This week, I focused on researching solutions to enhance the accuracy of output transcriptions and building features of our web app that demonstrates the effects of using multiple approaches, including periodically resending the last x-second audio for re-transcription, resending the entire audio for re-transcription at the end of a recording session and chunking the audio by silence gaps with different silence chunking parameters.
I switched the transcription model to Nick’s newly trained model, which shows a significantly higher English transcription accuracy; however, both languages’ transcription is not perfect yet with some misspelled English words and non-sense Chinese characters, so I am researching approaches to autocorrect the texts. The main challenge for using existing autocorrect packages is most of them (e.g. autocorrect library in python) only deals with well when the input is in one language, so I am experimenting with segmenting the texts into purely English character substrings and Chinese character substrings and run autocorrect on these substrings separately.
I also integrated all 3 approaches we tried for re-transcription before into our web app so that there is an entry point for each of these approaches, so during the final demo, we can show the effect of each of these to our audience.

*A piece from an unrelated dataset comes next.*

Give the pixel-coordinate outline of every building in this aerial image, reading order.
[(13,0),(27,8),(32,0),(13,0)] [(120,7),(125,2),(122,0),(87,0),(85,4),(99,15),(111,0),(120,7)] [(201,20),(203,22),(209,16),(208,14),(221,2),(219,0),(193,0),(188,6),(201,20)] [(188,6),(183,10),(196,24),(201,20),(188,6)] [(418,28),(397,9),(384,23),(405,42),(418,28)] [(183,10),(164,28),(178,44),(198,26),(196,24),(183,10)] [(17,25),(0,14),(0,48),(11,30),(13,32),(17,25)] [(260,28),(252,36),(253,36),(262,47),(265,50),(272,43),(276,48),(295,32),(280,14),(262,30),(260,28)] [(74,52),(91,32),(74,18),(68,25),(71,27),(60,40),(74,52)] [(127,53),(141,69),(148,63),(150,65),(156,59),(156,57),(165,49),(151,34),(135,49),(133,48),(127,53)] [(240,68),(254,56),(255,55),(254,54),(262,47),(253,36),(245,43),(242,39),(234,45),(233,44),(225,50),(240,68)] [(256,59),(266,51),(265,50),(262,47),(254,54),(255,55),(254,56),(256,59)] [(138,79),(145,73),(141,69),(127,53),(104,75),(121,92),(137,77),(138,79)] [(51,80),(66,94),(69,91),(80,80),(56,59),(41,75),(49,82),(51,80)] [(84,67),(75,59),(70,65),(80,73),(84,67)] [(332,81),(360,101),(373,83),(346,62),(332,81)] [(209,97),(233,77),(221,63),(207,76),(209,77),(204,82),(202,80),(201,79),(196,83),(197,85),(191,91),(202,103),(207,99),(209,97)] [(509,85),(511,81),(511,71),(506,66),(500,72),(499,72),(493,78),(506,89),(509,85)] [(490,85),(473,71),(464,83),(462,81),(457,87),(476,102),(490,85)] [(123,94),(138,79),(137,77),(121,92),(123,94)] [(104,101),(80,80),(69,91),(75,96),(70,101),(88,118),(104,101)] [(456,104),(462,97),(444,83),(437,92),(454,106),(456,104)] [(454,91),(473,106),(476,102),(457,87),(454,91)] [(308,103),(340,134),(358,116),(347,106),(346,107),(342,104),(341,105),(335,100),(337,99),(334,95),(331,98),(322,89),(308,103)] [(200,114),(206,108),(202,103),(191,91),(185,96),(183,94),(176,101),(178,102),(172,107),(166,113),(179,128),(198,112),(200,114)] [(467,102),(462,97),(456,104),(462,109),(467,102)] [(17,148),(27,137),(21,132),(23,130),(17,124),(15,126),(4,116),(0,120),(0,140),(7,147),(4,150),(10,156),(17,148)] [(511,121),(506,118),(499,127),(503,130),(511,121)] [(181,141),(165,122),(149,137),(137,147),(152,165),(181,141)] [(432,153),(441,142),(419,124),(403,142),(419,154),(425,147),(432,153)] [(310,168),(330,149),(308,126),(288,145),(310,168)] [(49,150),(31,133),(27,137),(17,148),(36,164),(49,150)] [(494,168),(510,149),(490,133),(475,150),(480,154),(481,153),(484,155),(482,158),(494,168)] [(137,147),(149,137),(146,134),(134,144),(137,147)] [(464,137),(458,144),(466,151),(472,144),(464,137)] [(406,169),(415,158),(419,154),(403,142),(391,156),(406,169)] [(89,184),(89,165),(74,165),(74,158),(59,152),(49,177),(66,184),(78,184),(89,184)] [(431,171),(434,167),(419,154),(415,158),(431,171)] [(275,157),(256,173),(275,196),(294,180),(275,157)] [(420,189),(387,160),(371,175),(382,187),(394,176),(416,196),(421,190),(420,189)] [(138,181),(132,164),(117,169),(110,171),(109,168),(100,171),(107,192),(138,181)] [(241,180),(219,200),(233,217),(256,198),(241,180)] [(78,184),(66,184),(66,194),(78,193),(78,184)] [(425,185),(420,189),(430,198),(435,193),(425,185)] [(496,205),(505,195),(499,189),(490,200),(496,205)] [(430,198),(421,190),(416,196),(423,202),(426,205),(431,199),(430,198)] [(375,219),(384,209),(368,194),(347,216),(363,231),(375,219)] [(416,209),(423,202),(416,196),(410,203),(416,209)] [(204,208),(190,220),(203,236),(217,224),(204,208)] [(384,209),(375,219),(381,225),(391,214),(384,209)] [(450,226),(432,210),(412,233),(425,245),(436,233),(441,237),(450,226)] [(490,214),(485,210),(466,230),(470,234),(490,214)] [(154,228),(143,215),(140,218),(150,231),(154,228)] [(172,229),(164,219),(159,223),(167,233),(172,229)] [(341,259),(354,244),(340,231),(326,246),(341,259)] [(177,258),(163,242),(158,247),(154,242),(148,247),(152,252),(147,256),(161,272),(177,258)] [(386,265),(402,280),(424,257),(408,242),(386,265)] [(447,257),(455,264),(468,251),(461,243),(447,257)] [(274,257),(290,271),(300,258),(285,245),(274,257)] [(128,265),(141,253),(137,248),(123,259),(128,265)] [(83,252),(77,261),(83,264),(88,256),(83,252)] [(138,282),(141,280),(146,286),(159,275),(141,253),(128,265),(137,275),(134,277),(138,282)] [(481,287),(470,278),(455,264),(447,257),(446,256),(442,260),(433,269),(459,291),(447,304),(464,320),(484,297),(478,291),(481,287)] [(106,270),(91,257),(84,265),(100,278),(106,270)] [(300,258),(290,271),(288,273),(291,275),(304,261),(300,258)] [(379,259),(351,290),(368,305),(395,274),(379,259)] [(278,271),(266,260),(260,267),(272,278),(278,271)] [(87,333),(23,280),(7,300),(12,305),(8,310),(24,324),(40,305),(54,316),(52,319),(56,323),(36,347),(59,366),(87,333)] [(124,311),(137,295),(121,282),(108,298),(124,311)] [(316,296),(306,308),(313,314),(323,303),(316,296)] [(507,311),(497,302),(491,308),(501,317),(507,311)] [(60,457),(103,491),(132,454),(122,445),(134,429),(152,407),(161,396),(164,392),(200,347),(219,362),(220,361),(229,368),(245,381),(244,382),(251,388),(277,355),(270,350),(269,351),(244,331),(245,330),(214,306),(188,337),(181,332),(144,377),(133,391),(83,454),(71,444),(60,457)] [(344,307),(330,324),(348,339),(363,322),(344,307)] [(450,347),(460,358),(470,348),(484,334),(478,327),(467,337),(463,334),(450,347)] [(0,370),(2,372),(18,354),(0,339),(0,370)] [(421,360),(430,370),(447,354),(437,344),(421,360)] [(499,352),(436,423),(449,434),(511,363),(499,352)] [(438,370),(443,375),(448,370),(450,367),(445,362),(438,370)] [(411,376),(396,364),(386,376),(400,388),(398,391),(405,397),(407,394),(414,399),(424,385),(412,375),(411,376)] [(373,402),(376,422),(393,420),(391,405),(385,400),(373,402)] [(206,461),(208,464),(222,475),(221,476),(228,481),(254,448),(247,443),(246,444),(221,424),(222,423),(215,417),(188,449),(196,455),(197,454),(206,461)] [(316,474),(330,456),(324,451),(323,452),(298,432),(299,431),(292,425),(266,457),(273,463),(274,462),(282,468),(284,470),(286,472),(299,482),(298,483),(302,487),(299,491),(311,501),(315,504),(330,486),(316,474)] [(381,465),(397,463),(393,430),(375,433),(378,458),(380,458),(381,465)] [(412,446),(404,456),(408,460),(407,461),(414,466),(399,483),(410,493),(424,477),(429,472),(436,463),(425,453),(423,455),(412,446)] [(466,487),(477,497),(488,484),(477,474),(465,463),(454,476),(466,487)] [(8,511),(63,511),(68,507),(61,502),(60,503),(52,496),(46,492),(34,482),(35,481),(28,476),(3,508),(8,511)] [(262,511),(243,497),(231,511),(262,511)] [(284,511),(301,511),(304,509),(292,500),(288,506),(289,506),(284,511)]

Next week I will continue my experiment on autocorrection libraries and also look for ways to map our transcription to a limited vocab space. I am a little pressed on time for having the silent chunking page ready because I am still experiencing some duplicate chunks of transcription problem right now, but I should be able to fix it before next Monday. If time allows, I will also add a quick redirection link on our web app that quickly jumps to google translate to translate our codeswitching transcription, so that our audience that do not understand Chinese can understand transcription in our demo.